Clark looks all confused. Is Mole's relative named Colormist? Finally Clark says, "Um, I'm Clark?"

Mole, all flustered, makes excuses for herself, "Well, you know, your names are so SIMILAR."

Clark, "no, they're not."

Mole, "and you work in the same office."

Clark, "you don't confuse Piper with either of us."

Just further proof that I work with oblivious ignoramouses. Don't make excuses for your inability to get a name straight.

Wednesday, June 01, 2005

Clark is not happy

Clark is very not-so-much happy.

ICE & Corporate reclassified everyone's job descriptions today. I'm no longer the Assistant Editor of lore (oh how I loved explaining that story), but instead I am now a Desktop Publishing Associate. I think my previous title had more prestige, but whatever. At least it's slightly more accurate.

Piper is no longer a Computer Systems Specialist I (who actually did design for print & web), but rather a Graphic Artist.
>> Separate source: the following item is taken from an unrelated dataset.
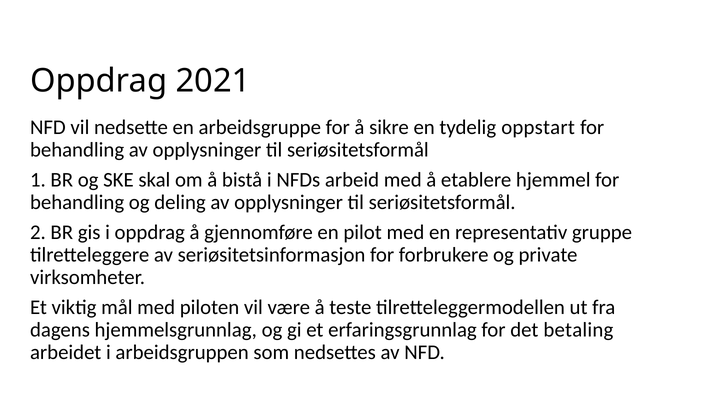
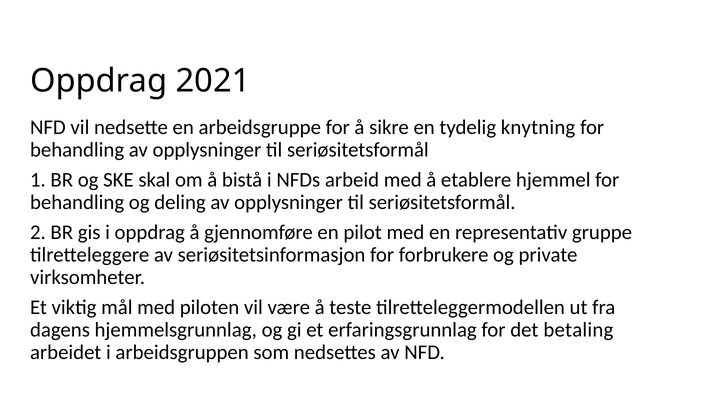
oppstart: oppstart -> knytning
She's cozy with it.

Clark, however, isn't all that happy. He's disgruntled enough to make him leave work shortly after hearing the news and go on lunch break. He didn't speak word of the news in the brief minute that he was at his desk. Also, his paper with his new title was all crumpled up in his hand.

Oh, hell! I'm not even happy. I think I'm in shock more than anything. How they hell do they expect us to be happy when receiving a demoted title?? Here's your demotion! Good luck finding another job with a title like that! Wheee!

Needless to say, Carol (head of HR) seemed as pleased as pie with the results. I had to stop myself from yelling at her multiple times during the meeting. OF COURSE YOU'RE HAPPY! You got what you WANT! *flings bagel*

I find myself less & less concerned with business at ICE, customer satisfaction, and any business ventures. Meh, why should I care? If I do care and something flops, it just gets blamed on my department (regardless of how rational). It's not like any problems are going to get solved by pushing the blame on my department.

Whatever. I'm sprucing up my resume.

(which could quite possibly mean the end of my chaotic ICE banter.)